MEXICO CITY — A regional human rights court in Costa Rica ruled on Monday that the Honduran government was responsible for the 2009 killing of a transgender woman, a landmark decision that could have broad implications for trans rights in one of the world’s deadliest regions for L.G.B.T.Q. people.

The Inter-American Court of Human Rights ordered the government of Honduras to continue its investigation into the case and enact measures to prevent violence against L.G.B.T.Q. people, including allowing transgender people to officially alter their gender identity. That would most likely set an important legal precedent for Latin America and the Caribbean.

The court also directed the government to pay reparations to the family of Vicky Hernández, who was 26 when she was brutally murdered in San Pedro Sula amid a wave of transgender killings that followed a June 2009 coup in which the country’s president was ousted from power.

“Today marks 12 years since the coup, 12 years since Vicky’s murder, but it’s a new beginning,” said Indyra Mendoza, founder of the advocacy group Cattrachas, one of the groups that brought the case before the Inter-American Court of Human Rights. “We are extremely happy.”
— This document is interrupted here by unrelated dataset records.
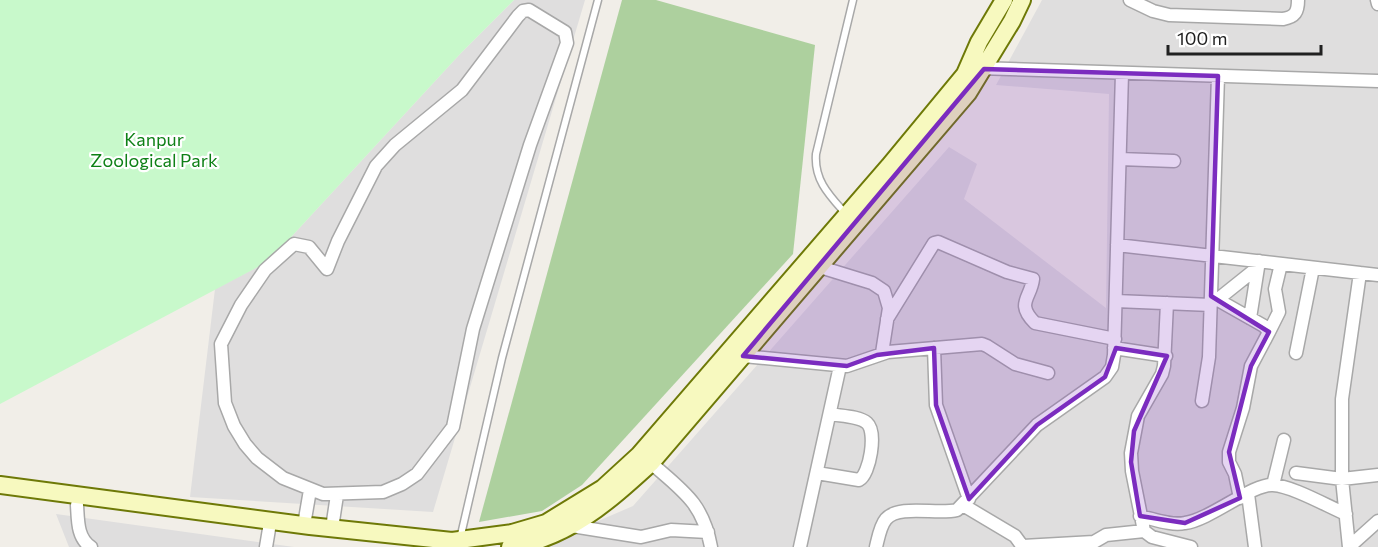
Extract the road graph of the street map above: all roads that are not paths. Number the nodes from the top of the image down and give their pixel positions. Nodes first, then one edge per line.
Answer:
1 (598, 0) edge
2 (853, 0) edge
3 (1004, 0) edge
4 (1022, 0) edge
5 (1130, 0) edge
6 (1298, 0) edge
7 (976, 68) junction
8 (1122, 73) junction
9 (1218, 76) junction
10 (1378, 81) edge
11 (1120, 159) junction
12 (1174, 160) dead end
13 (847, 215) junction
14 (1117, 245) junction
15 (1212, 256) junction
16 (1281, 264) junction
17 (1258, 265) junction
18 (820, 267) junction
19 (1313, 268) junction
20 (1360, 273) junction
21 (1378, 275) edge
22 (1213, 300) junction
23 (1116, 301) junction
24 (1167, 303) junction
25 (1250, 318) junction
26 (887, 319) junction
27 (1269, 332) junction
28 (1115, 344) junction
29 (934, 348) junction
30 (882, 353) junction
31 (1296, 353) dead end
32 (743, 356) junction
33 (1166, 356) junction
34 (840, 366) junction
35 (1048, 373) dead end
36 (1202, 401) dead end
37 (830, 414) junction
38 (1284, 440) dead end
39 (651, 463) junction
40 (817, 473) junction
41 (1296, 473) dead end
42 (1378, 475) edge
43 (1342, 479) junction
44 (0, 485) edge
45 (1273, 485) junction
46 (310, 490) junction
47 (337, 495) junction
48 (0, 496) edge
49 (1244, 496) junction
50 (966, 502) junction
51 (77, 505) junction
52 (1346, 514) junction
53 (1140, 516) junction
54 (306, 518) junction
55 (333, 521) junction
56 (1378, 521) edge
57 (572, 525) junction
58 (269, 529) junction
59 (1144, 531) junction
60 (708, 532) junction
61 (533, 539) edge
62 (460, 540) junction
63 (1097, 544) edge
64 (1023, 546) edge
65 (91, 547) edge
66 (266, 547) edge
67 (416, 547) edge
68 (510, 547) edge
69 (711, 547) edge
70 (800, 547) edge
71 (876, 547) edge
72 (1191, 547) edge
73 (1255, 547) edge
74 (1349, 547) edge

1 - 62 lane
2 - 13 lane
3 - 7 main road
4 - 7 main road
5 - 6 street
7 - 8 street
7 - 13 main road
7 - 18 main road
8 - 9 street
8 - 11 street
9 - 10 street
9 - 15 street
11 - 12 street
11 - 14 street
13 - 61 main road
14 - 15 street
14 - 23 street
15 - 17 street
15 - 22 street
16 - 17 street
16 - 19 street
16 - 27 street
17 - 22 street
17 - 25 street
18 - 26 street
18 - 32 main road
19 - 20 street
19 - 31 street
20 - 21 street
20 - 43 street
22 - 24 street
22 - 25 street
22 - 36 street
23 - 24 street
23 - 28 street
24 - 33 street
25 - 27 street
26 - 28 street
26 - 30 street
27 - 49 street
28 - 33 street
28 - 50 street
29 - 30 street
29 - 35 street
29 - 50 street
30 - 34 street
32 - 34 street
32 - 39 main road
33 - 53 street
34 - 37 street
37 - 40 street
37 - 40 street
38 - 45 street
39 - 57 main road
39 - 60 street
40 - 70 street
41 - 43 street
42 - 43 street
43 - 52 street
44 - 54 main road
45 - 49 street
45 - 52 street
46 - 47 street
46 - 47 street
46 - 54 street
47 - 55 street
48 - 51 main road
49 - 53 street
49 - 73 street
50 - 64 street
50 - 71 street
51 - 58 main road
51 - 65 street
52 - 74 street
53 - 59 street
54 - 55 main road
55 - 62 main road
56 - 74 street
57 - 60 street
57 - 61 main road
58 - 66 street
58 - 67 main road
59 - 63 street
59 - 72 street
60 - 69 street
61 - 62 main road
61 - 68 main road
63 - 64 street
A lawyer who represented the Honduran government in the case did not immediately respond to a request for comment.

Rights advocates say the ruling, which orders Honduras to track violence against lesbian, gay, bisexual and trans people and offer diversity training to security forces, may be a watershed moment in one of the most violent countries in the world: According to Ms. Mendoza, more than 300 L.G.B.T.Q. people have been killed in Honduras since Ms. Hernandez’s death.
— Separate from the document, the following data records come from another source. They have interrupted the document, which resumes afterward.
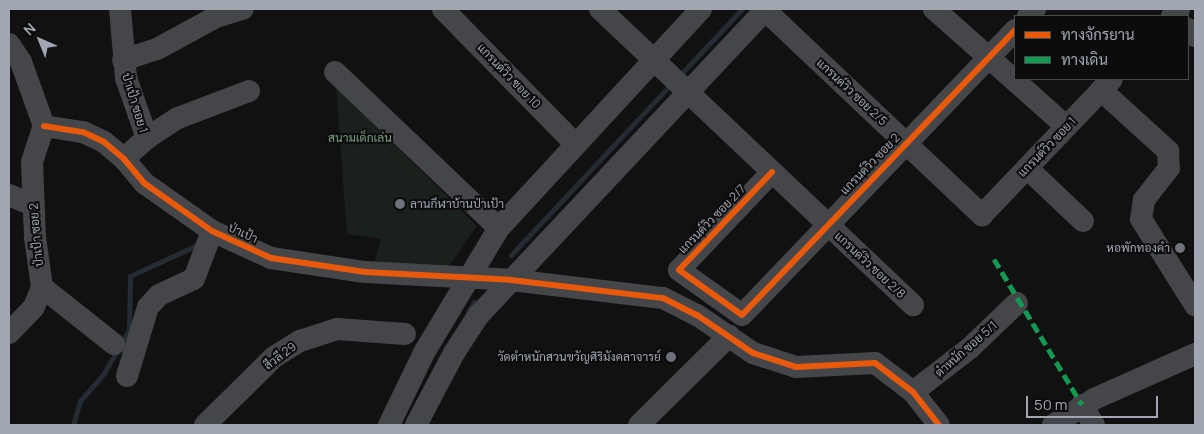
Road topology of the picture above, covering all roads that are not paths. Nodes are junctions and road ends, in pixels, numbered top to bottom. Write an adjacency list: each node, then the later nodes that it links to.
1 (120, 9): 11 (street, ป่าเป้า ซอย 1)
2 (243, 9): 11 (street)
3 (443, 9): 19 (street, แกรนด์วิว ซอย 10)
4 (600, 9): 13 (street, แกรนด์วิว ซอย 2/8)
5 (701, 9): 13 (street)
6 (934, 9): 10 (street)
7 (765, 10): 13 (street); 20 (street, แกรนด์วิว ซอย 2/5)
8 (1014, 31): 10 (street, แกรนด์วิว ซอย 2)
9 (9, 44): 16 (street)
10 (989, 58): 17 (street); 20 (street, แกรนด์วิว ซอย 2)
11 (123, 60): 18 (street, ป่าเป้า ซอย 1)
12 (336, 72): 29 (street)
13 (670, 75): 19 (street); 23 (street, แกรนด์วิว ซอย 2/8); 32 (street)
14 (1106, 84): 17 (street, แกรนด์วิว ซอย 1); 36 (street)
15 (249, 91): 18 (street)
16 (44, 126): 21 (street, ป่าเป้า); 25 (street, ป่าเป้า ซอย 2)
17 (1066, 126): 22 (street, แกรนด์วิว ซอย 1)
18 (147, 138): 21 (street, ป่าเป้า ซอย 1)
19 (574, 143): 29 (street)
20 (906, 143): 26 (street, แกรนด์วิว ซอย 2/5); 28 (street, แกรนด์วิว ซอย 2)
21 (124, 159): 30 (street, ป่าเป้า)
22 (1027, 168): 26 (street, แกรนด์วิว ซอย 1); 27 (street)
23 (772, 172): 28 (street, แกรนด์วิว ซอย 2/8); 37 (street, แกรนด์วิว ซอย 2/7)
24 (9, 195): 25 (street)
25 (33, 205): 33 (street, ป่าเป้า ซอย 2)
26 (982, 215)
27 (1082, 221)
28 (827, 225): 35 (street, แกรนด์วิว ซอย 2/8); 37 (street, แกรนด์วิว ซอย 2)
29 (499, 228): 31 (street)
30 (212, 231): 31 (street, ป่าเป้า); 43 (street)
31 (467, 279): 32 (street, ป่าเป้า); 47 (street)
32 (511, 280): 40 (street, ป่าเป้า); 48 (street)
33 (42, 287): 38 (street); 41 (street)
34 (1017, 303): 44 (street, ตำหนัก ซอย 5/1)
35 (913, 305)
36 (1195, 305)
37 (742, 315)
38 (9, 333)
39 (405, 334): 46 (street, สีวลี 29)
40 (729, 336): 44 (street, ป่าเป้า); 49 (street)
41 (114, 344)
42 (1195, 354): 45 (street)
43 (127, 376)
44 (913, 392): 50 (street, ป่าเป้า)
45 (1082, 405): 51 (street); 52 (street)
46 (205, 425)
47 (389, 425)
48 (416, 425)
49 (639, 425)
50 (939, 425)
51 (1053, 425)
52 (1094, 425)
But coming from the most important human rights monitoring body in the Western Hemisphere, the ruling could also encourage other countries in the 35-member Organization of American States to take similar steps.
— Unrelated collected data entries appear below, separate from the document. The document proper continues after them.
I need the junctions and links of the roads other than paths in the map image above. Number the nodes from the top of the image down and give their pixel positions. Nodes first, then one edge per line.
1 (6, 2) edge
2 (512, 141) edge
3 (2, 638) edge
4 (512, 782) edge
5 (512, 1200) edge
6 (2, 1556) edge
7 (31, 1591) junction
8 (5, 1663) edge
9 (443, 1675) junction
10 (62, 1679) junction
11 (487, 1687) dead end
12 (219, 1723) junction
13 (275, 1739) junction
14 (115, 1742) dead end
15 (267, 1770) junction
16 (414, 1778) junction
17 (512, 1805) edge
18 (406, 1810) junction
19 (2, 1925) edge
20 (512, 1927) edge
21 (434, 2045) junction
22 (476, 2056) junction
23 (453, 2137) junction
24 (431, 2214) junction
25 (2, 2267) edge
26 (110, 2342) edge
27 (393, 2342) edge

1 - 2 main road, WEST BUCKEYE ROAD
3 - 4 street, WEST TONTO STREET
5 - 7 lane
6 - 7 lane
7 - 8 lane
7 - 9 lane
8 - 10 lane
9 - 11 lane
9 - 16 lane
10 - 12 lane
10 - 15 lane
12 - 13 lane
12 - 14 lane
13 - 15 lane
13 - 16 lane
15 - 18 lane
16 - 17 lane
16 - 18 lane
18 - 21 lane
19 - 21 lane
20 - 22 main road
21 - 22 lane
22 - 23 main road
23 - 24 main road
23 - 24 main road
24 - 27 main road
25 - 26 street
“The decision becomes a road map for other states, a road map on what they need to do to be compliant with their international human rights obligations,” said Angelita Baeyens, vice president for international advocacy and litigation at Robert F. Kennedy Human Rights, a Washington-based organization, which also brought the suit.

“This is definitely a victory,” she said. “A victory for justice, a victory for L.G.B.T. rights collectives and movements in Honduras and across the region.”

With its mixture of conservative Catholic values and pervasive violence, Latin America is one of the world’s most dangerous regions for transgender people: According to Sin Violencia LGBTI, a regional information network, almost 500 trans women were killed in Latin America from 2014 to 2019.

Monday’s ruling could push other countries to adopt measures like allowing transgender people to legally change their gender on official documents, Ms. Baeyens said, an important legal step in a region where trans women are often relegated to sex work.

But for Ms. Hernández’s family, the ruling is much more personal: As well as ordering the state to pay $30,000 in reparations, the decision mandates that the Honduran government create a scholarship for trans women in Ms. Hernández’s name.

“It’s so significant that there will always be this memory of her,” said Rosa Hernández, Ms. Hernández’s mother. “We are always going to remember that she was the one that created a before and after.”

The next step, said Ms. Baeyens, was to ensure that the Honduran government complied with the court’s ruling.

“It’s the first stage of the process that has been won,” she said. “The fight is not over — we now need Honduras to implement it.”